From December 2009 through the spring of 2010 I'll be traveling by
motorcycle from Boulder, Colorado through Mexico, Central America and South
America.


The purpose of this trip is simple- to live in the moment, enjoy life, see the world, make some great memories and maybe learn a thing or two along the way.


Friday, May 14, 2010

4-18-10 Ushuaia, Argentina

Arnold escorted us out of town with his Hummer before pulling over and saying goodbye at a fork in the road.  We didn't want to dismount the bikes as we were sure they'd blow over in the wind.  We rode another hour along the coast where the winds were brutal. At times, however, we’d ride with the wind which let Mark hit 86 mph, a new speed record for him. Once at Punta Delgada we caught a 20 minute ferry across to Tierra del Fuego. While aboard we enjoyed some hot dogs in the small lounge area with a few truck drivers who had their rigs aboard as well and we all watched Guns n Roses music videos on a small TV.


We made it to the little village of Cerro Sombrero whose name is a bit of an anomaly as it was pretty flat ground in all directions and I saw no sombreros. We stayed at a little hospedaje run by a friendly old lady who cooked us dinner. She asked us if we’d like dessert and presented us each with an orange and a knife with a big smile. Not sure if oranges are hard to come by down here or not but she seemed quite proud to provide us with them. We pocketed the oranges for a snack the next day. In the morning, breakfast consisted of the usual Chilean fare. She told us that it was 600 kilometers from Cerro Sombrero to Ushuaia which seemed way off, in reality it was about 450 we found out.

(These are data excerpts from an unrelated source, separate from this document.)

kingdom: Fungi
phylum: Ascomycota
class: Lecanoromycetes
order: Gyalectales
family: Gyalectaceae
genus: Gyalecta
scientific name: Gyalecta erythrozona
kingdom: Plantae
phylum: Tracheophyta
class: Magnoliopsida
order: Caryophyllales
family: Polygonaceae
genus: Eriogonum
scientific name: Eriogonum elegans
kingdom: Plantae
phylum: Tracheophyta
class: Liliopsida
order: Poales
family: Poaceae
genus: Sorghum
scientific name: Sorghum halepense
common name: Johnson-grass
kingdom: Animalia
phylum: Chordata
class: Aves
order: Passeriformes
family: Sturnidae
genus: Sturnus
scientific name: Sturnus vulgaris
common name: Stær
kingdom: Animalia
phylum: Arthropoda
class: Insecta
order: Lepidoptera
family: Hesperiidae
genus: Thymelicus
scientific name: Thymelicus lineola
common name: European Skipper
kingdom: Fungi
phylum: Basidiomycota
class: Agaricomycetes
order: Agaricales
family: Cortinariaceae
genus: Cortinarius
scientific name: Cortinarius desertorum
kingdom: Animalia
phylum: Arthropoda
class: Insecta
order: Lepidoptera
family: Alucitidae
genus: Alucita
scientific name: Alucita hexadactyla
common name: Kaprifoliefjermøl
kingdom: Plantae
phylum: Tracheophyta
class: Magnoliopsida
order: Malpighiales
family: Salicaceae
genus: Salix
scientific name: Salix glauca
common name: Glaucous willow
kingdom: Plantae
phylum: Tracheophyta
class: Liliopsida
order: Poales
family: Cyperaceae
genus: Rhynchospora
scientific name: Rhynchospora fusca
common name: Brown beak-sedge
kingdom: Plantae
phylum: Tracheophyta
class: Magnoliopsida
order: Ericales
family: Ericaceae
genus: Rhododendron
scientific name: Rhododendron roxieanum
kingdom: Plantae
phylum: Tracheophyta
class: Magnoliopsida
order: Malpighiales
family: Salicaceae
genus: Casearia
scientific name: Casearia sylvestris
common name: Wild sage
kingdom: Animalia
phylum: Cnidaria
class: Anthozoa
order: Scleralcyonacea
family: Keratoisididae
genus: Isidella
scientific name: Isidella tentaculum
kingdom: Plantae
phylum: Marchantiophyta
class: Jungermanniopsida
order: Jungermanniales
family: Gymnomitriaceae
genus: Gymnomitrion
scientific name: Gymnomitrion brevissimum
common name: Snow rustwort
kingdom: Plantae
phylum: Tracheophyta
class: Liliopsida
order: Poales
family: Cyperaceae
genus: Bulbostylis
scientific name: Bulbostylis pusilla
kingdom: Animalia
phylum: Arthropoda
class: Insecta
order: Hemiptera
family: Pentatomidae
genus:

The road turned to dirt just outside of town and varied in condition widely. Some places had deep ruts over a foot deep, others were almost like asphalt. On one straight, windy stretch we passed a long semi that had blown over which isn’t uncommon down here we heard.

Half of the island of Tierra del Fuego is owned by Chile, the other by Argentina so we had to do our usual border crossing work in the middle of the island. Upon walking into the customs office Mark pointed to a huge poster and started laughing. On the poster was a giant orange, several feet in diameter with an ‘X’ running through it and some instructions forbidding the import of fruits and vegetables. We didn’t worry about it as we’d crossed into Argentina 3 or 4 times and we know they don’t search luggage and find our oranges. Chile, however, does.

We fueled up in Rio Gallegos, the last town before Ushuaia, some 250 clicks off. As soon as we left town it started getting cold. Not much wind, just a damp cold. The sun started its long process of setting which provided for a good sunset over various lakes and mountain ranges. We didn’t stop for pictures as we were excited to make it to the bottom.

The last thirty miles were the longest of the trip thus far. It ended up getting uncomfortably cold but we pressed on as there was no place to stop. I had 6 layers on, a wool t shirt, a synthetic long sleeve shirt, my heated jacket, my alpaca sweater, my motorcycle jacket and a rain jacket on top of that all. My hands were the coldest even though I had my heated grips on high. I squeezed the grips hard which transferred more heat to my palms though the backs of my hands were still cold. ( I later found out that I had blisters on both palms from the heated grips, but I couldn’t feel it at the time).

There was a bit of an unforeseen obstacle just outside of Ushuaia- Garibaldi Pass, which cut through a mountain range a few thousand feet above sea level. As we approached the mountains we could see a distinct elevation running the length of the mountains where the frost and snow started. I’d occasionally think back to Central America and how hot it was up there but didn’t have time to reminisce much as the road started getting a little icy. We could have taken the road at an exciting 60mph had it been dry but were forced to putt around at 10mph as we didn’t want to go down.

We reached Ushuaia after dark and did a few laps around the town before finding our little hostel. We were exhausted. The hostel was owned by some large Rasta feller who welcomed us with big hugs and saying 'Welcome to the island'. We staggered across the street to a little restaurant and sat down.

“Well, we made it.” Mark smiled without saying anything. No grandiose toasts, no eloquent quotes that we’d been thinking up for the last 17,000 miles, just a nod in agreement.

We spent the next day lounging around the city, taking a few pictures and trying to comprehend our place in the world. The world is not a small place, I’ve come to find out, and I haven’t even seen that much of it.

Getting to Ushuaia was the only real quantitative goal of this trip. Yes, I’m glad to make it down here but it means nothing more than checking a box, really. The best memories and accomplishments happened on the way down.  It does feel good to reach the bottom, though. I’m thrilled that the bike has held up as well as it has which was one of the things that could easily have gone wrong. Should the bike explode, get stolen or slide off a cliff I won’t be all that disappointed as I have finished what I came to do. At the same time I’m excited for the next segment of this adventure, heading north via a different route.